It's pretty easy to see how PAL got this way: Her creator, Mark Bowman (Eric André), unceremoniously tosses her as soon as he thinks he's made something better. At the same time, humans have grown awfully emotionally reliant on wi-fi and other modern tech. And did you ever think about how it would feel to be treated like a common smartphone? From an AI perspective, there's not much to recommend clemency for humanity. Still, we viewers can't help rooting for the Mitchells.
Oh yeah, I should talk about the other Mitchells. Mother Linda (Maya Rudolph) may be the most normal of the bunch; the strangest thing she does is attempt food in her daughter's likeness. Kid brother Aaron (Mike Rianda, who also directed and co-wrote the movie) is probably in his single digits given his obsession with dinosaurs and nervousness around girls, but you'd hardly guess it from his adultlike voice. Then there's Monchi (Doug the Pug), a dim, cross-eyed dog whose most obvious value is in blowing robots' circuits by not looking quite canine enough. That's not a spoiler; it happens in the trailer.
Rianda based the Mitchells loosely on his own family, which does add a little heartwarming quality once you know it. I do not know whether his family includes a sexual or gender minority such as Katie. You can be forgiven for overlooking that detail; the only evidence, however compelling, is in a plot-unimportant fleeting line.
That may be the celebrated first for Sony Pictures Animation, but it's not the most distinctive aspect to my mind. Via Katie's imagination, there are a lot of hand-drawn add-ons to the CG imagery. We don't get as many artistic styles as in the same studio's Spider-Man: Into the Spider-Verse, but a smidgen of live footage/photography is thrown in. That, plus the various references to RL brands, makes me think we're supposed to see this movie as "realer" than other animated features in spite of its kookiness.

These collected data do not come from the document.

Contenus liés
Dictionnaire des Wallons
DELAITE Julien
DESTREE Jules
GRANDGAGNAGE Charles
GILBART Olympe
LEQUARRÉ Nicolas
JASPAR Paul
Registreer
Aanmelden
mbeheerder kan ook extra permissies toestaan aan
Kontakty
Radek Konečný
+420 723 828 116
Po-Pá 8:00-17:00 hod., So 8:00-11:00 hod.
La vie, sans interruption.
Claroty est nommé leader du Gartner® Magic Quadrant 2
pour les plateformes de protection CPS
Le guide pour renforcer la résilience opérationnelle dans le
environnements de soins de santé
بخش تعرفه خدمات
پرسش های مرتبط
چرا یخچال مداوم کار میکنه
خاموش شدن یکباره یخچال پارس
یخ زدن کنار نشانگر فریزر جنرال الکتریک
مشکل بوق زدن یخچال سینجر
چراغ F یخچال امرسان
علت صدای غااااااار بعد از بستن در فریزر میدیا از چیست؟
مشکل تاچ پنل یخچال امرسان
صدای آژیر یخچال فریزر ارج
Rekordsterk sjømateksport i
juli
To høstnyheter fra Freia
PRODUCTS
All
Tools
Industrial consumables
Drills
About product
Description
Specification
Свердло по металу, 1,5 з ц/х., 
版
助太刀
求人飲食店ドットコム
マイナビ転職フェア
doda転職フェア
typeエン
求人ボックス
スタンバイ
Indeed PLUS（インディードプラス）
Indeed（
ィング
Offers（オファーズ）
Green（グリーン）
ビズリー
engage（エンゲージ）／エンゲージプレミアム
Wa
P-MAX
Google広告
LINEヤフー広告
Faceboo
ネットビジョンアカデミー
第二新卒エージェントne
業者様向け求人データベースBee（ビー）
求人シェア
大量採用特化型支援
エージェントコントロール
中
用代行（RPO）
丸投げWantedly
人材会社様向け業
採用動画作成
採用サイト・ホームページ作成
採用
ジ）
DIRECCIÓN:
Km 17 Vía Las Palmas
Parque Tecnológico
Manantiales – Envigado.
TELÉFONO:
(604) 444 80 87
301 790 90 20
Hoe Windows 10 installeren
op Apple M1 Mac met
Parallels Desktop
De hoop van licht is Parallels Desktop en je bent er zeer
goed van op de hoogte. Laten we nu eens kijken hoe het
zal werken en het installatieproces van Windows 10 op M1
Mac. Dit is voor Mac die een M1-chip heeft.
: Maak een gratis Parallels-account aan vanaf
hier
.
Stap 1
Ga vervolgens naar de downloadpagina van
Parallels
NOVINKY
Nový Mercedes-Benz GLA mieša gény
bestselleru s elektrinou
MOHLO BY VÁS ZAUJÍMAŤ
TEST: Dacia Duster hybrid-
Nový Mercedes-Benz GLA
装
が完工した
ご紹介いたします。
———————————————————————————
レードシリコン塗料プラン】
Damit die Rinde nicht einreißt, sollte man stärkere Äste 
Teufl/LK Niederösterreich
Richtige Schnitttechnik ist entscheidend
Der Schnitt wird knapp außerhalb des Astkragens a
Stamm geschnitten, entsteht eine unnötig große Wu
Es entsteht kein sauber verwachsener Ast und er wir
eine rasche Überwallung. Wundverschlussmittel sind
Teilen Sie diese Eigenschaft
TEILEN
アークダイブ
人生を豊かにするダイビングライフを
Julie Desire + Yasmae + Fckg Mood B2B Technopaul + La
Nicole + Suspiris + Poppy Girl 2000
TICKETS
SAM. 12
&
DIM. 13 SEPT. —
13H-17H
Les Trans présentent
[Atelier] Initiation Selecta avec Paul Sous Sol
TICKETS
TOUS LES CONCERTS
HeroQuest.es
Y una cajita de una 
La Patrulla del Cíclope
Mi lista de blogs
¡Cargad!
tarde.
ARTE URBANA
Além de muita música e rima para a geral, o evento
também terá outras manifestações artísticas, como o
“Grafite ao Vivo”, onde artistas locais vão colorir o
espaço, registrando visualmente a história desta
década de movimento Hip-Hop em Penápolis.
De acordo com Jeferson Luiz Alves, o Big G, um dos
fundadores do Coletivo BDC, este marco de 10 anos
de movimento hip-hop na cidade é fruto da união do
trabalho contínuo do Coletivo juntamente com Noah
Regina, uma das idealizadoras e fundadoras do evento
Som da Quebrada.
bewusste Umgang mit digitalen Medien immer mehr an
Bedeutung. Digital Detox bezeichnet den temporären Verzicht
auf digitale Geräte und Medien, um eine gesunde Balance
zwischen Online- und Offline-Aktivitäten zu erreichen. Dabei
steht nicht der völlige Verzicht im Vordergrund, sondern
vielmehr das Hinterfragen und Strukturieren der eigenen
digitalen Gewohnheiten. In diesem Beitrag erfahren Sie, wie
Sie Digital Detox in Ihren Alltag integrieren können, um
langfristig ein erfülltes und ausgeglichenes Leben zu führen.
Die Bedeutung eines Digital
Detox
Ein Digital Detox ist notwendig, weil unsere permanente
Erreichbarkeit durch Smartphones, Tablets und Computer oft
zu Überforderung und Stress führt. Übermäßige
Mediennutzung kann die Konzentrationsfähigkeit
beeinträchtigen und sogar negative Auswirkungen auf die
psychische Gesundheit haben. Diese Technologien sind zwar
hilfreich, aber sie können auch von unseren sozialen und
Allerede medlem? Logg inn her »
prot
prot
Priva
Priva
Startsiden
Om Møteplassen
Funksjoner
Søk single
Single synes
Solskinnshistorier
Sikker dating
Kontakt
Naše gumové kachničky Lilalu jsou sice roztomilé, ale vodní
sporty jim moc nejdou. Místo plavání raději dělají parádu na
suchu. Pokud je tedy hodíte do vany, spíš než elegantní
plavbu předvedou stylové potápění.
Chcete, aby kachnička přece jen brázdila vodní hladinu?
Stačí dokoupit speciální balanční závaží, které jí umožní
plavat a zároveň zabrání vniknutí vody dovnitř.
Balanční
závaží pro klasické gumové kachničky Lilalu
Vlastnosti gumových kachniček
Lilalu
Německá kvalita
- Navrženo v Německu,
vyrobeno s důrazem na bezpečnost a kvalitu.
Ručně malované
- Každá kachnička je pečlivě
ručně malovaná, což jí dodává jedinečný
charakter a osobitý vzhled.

The result is very high on energy. That can be good or bad depending on the audience. I figure it mostly appeals to kids, as does the overall sense of humor (I never got far into the same writers' Gravity Falls), but it might have been just what I needed when tired.
It kinda bothers me that this has a higher IMDb rating than the three Disney entries in the Best Animated Feature category. Then again, Disney could use an incentive to up its game.